Selon les autorités américaines, les services de visa à Abuja sont interrompus jusqu’à nouvel ordre, tandis que les services aux citoyens américains restent assurés en cas d’urgence ou sur rendez-vous. Le consulat de Lagos continue, lui, de traiter normalement les demandes de visa, ce qui permet de maintenir une partie des opérations sur le territoire nigérian.
Cette suspension intervient parallèlement à une réduction du personnel non essentiel à l’ambassade des États-Unis à Abuja, une mesure généralement associée à une montée des alertes sécuritaires. Washington a en effet renforcé ses recommandations de prudence concernant le Nigeria, évoquant des risques liés au terrorisme, aux enlèvements et à certaines formes d’instabilité dans plusieurs régions du pays.

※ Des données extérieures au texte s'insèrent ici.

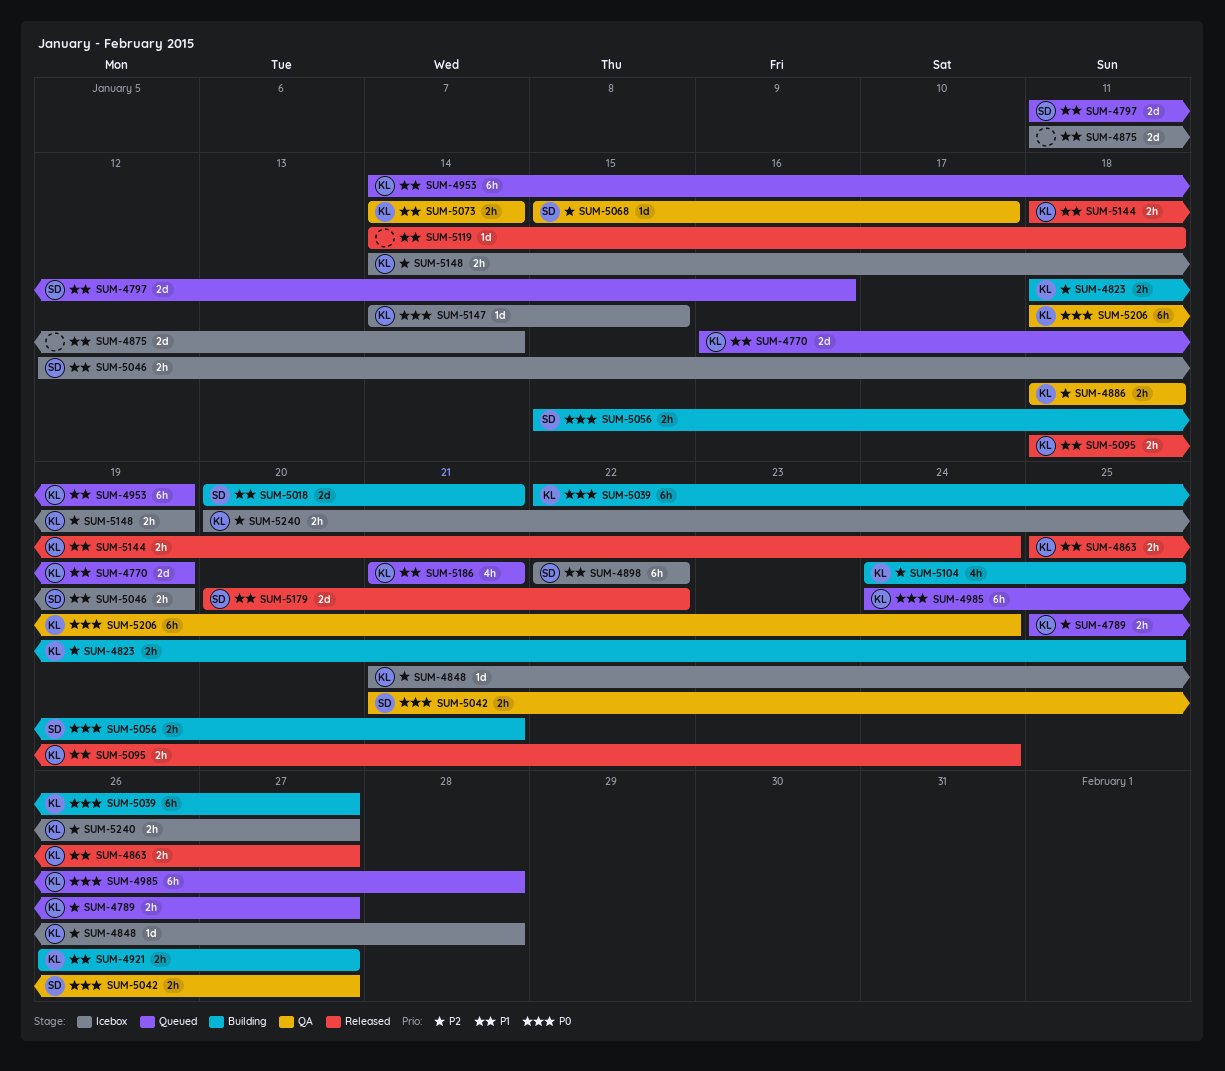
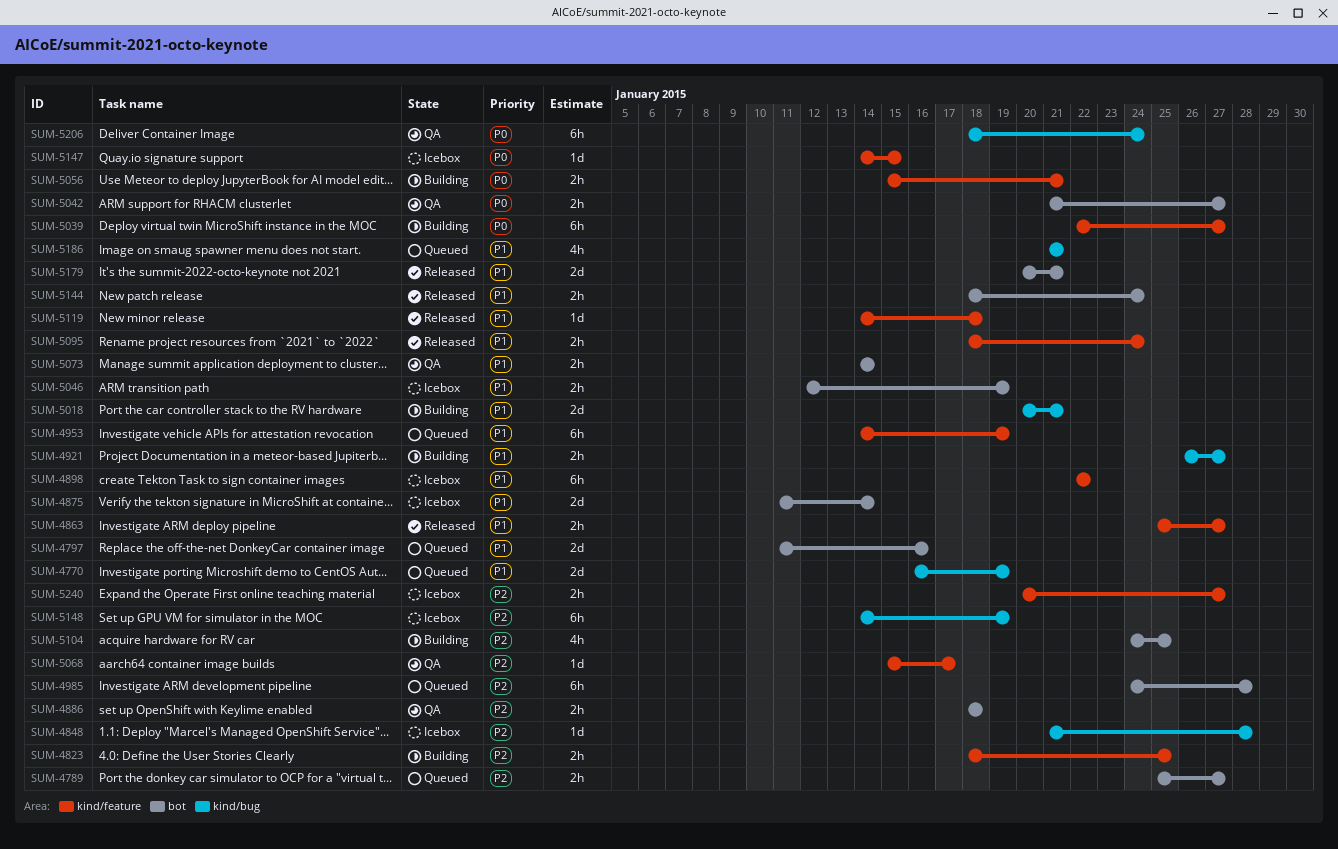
SUM-4985, priority: P0 -> P2
SUM-5148, estimate: 2h -> 6h
SUM-5179, due: Jan 22 -> Jan 21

Avant même cette décision, l’ambassade avait déjà annulé certains rendez-vous de visa en raison de craintes de manifestations à Abuja. Ces tensions étaient liées à un climat politique et social jugé susceptible de provoquer des rassemblements dans la capitale fédérale, avec des risques potentiels pour la sécurité du personnel et des usagers.
Dans ses communications, le Département d’État américain n’a pas mentionné une crise diplomatique avec le Nigeria, mais plutôt une mesure de protection et d’adaptation opérationnelle. Il s’agit d’une pratique courante dans les missions diplomatiques lorsque les conditions locales sont jugées instables : les services non essentiels, comme le traitement des visas, sont temporairement suspendus en priorité.
À ce stade, aucune date de reprise n’a été annoncée. Les autorités américaines précisent que la situation est réévaluée en continu et que les rendez-vous seront reprogrammés pour les candidats concernés.
Cette suspension illustre une logique de précaution diplomatique plutôt qu’un gel des relations entre les deux pays. Elle reflète surtout l’évaluation actuelle des risques sécuritaires par Washington et l’ajustement de ses opérations consulaires au Nigeria.